ToxinPredictor: Computational models to predict the toxicity of molecules

Chemosphere. 2024 Dec 24:370:143900. doi: 10.1016/j.chemosphere.2024.143900. Online ahead of print.

Abstract

Predicting the toxicity of molecules is essential in fields like drug discovery, environmental protection, and industrial chemical management. While traditional experimental methods are time-consuming and costly, computational models offer an efficient alternative. In this study, we introduce ToxinPredictor, a machine learning-based model to predict the toxicity of small molecules using their structural properties. The model was trained on a curated dataset of 7550 toxic and 6514 non-toxic molecules, leveraging feature selection techniques like Boruta and PCA. The best-performing model, a Support Vector Machine (SVM), achieved state-of-the-art results with an AUROC of 91.7%, F1-score of 84.9%, and accuracy of 85.4%, outperforming existing solutions. SHAP analysis was applied to the SVM model to identify the most important molecular descriptors contributing to toxicity predictions, enhancing interpretability. Despite challenges related to data quality, ToxinPredictor provides a reliable framework for toxicity risk assessment, paving the way for safer drug development and improved environmental health assessments. We also created a user-friendly webserver, ToxinPredictor (https://cosylab.iiitd.edu.in/toxinpredictor) to facilitate the search and prediction of toxic compounds.

» Activities
- A) Condense the paragraph of the ToxinPredictor abstract that begins "Predicting the toxicity of molecules" into a short bulleted list that keeps its main facts.
- B) Echo the part of the ToxinPredictor abstract starting at "ToxinPredictor: Computational models" and ending at "ahead of print.".

» Data listing
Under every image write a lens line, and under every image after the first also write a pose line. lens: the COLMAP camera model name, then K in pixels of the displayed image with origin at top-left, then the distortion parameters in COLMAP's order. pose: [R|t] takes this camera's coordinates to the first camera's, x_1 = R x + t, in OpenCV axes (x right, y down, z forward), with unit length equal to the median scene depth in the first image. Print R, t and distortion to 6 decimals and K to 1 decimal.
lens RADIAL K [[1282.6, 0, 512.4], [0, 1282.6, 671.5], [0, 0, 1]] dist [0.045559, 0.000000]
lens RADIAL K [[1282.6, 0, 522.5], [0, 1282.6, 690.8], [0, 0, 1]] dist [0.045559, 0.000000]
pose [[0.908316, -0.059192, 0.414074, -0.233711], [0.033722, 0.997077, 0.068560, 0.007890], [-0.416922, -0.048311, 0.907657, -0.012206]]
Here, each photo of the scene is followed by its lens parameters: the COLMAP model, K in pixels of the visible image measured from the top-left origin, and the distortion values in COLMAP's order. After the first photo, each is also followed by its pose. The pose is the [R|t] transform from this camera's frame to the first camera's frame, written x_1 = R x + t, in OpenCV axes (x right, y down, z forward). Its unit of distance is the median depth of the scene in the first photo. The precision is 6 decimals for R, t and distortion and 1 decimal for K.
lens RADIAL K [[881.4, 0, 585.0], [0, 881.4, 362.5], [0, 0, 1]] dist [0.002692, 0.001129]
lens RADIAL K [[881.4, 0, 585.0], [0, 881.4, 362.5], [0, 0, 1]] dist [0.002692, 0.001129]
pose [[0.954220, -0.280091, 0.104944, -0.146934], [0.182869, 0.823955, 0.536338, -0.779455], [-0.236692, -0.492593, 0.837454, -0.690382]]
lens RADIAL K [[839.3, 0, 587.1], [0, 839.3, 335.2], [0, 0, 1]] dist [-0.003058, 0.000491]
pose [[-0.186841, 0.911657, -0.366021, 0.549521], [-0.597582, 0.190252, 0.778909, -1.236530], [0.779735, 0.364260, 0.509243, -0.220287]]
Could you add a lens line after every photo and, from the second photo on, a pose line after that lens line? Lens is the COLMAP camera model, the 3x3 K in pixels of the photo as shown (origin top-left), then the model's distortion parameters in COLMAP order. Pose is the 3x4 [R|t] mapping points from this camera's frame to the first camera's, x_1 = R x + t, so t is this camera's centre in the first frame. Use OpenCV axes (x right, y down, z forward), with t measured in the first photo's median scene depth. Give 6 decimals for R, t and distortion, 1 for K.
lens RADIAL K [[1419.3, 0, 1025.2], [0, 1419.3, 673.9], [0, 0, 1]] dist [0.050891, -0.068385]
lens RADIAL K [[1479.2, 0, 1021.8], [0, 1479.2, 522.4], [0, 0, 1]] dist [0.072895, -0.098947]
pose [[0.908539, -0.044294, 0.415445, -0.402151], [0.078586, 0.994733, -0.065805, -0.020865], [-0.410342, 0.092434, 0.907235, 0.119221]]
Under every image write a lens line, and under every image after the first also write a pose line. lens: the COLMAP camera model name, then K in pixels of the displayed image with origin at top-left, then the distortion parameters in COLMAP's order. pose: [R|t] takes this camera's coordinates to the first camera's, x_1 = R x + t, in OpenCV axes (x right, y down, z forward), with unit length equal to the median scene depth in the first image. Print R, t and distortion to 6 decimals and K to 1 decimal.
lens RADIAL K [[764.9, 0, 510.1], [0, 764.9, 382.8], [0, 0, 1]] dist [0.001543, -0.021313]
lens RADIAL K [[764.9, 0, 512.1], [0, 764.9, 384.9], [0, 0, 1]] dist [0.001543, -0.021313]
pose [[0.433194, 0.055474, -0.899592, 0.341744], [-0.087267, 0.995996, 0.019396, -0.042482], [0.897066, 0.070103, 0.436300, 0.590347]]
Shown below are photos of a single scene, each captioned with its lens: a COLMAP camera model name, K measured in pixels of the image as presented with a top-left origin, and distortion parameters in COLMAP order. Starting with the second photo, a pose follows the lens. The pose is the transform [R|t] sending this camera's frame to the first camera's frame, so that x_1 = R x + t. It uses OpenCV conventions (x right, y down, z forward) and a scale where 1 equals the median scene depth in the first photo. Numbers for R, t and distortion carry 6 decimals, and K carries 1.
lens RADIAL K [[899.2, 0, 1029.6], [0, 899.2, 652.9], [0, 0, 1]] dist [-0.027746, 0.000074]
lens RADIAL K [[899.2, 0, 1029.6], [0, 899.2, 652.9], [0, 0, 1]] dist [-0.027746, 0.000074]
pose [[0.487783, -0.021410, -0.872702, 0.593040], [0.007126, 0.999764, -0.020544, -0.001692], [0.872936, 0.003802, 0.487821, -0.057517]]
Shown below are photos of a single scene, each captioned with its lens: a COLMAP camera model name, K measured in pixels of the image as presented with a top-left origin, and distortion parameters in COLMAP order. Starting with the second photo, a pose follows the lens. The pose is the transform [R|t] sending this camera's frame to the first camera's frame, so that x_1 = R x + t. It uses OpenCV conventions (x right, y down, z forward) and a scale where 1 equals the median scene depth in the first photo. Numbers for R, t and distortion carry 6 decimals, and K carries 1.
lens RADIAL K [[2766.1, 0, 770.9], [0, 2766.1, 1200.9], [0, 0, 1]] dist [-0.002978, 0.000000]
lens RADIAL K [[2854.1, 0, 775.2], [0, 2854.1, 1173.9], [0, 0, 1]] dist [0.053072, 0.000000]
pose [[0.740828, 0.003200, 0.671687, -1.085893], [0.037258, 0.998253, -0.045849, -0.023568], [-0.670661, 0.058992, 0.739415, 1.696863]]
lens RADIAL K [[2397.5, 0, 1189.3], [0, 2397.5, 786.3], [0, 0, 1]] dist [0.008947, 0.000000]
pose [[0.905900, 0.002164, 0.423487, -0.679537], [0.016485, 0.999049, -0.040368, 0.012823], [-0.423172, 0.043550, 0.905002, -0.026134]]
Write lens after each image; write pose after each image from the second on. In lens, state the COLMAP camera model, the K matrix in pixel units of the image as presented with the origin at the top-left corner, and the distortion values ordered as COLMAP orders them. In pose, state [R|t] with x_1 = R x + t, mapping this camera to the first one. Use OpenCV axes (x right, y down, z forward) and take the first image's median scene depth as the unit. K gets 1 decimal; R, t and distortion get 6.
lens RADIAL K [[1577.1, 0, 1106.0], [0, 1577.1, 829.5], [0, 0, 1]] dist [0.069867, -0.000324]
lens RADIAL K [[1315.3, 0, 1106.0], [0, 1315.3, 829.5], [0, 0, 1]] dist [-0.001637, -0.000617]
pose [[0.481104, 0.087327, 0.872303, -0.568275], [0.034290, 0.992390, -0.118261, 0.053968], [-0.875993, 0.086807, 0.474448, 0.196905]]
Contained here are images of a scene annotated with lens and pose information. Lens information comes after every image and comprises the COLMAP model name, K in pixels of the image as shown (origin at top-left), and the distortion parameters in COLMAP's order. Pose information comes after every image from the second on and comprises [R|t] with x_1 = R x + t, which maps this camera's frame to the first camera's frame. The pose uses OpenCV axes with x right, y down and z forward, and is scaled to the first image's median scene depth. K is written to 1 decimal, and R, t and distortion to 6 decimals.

» Answer set
- A)
- Toxicity prediction matters in drug discovery, environmental protection and industrial chemical management; computational models are an efficient alternative to slow, costly experimental methods.
- ToxinPredictor is a machine learning model that predicts the toxicity of small molecules from their structural properties.
- It was trained on a curated dataset of 7550 toxic and 6514 non-toxic molecules, using feature selection techniques such as Boruta and PCA.
- The best model, a Support Vector Machine (SVM), reached an AUROC of 91.7%, an F1-score of 84.9% and an accuracy of 85.4%, outperforming existing solutions.
- SHAP analysis identified the molecular descriptors most important to the predictions, which improves interpretability.
- Despite data-quality challenges, the model offers a reliable framework for toxicity risk assessment that supports safer drug development and better environmental health assessments.
- A user-friendly webserver (https://cosylab.iiitd.edu.in/toxinpredictor) supports searching for and predicting toxic compounds.

- B)
ToxinPredictor: Computational models to predict the toxicity of molecules

Chemosphere. 2024 Dec 24:370:143900. doi: 10.1016/j.chemosphere.2024.143900. Online ahead of print.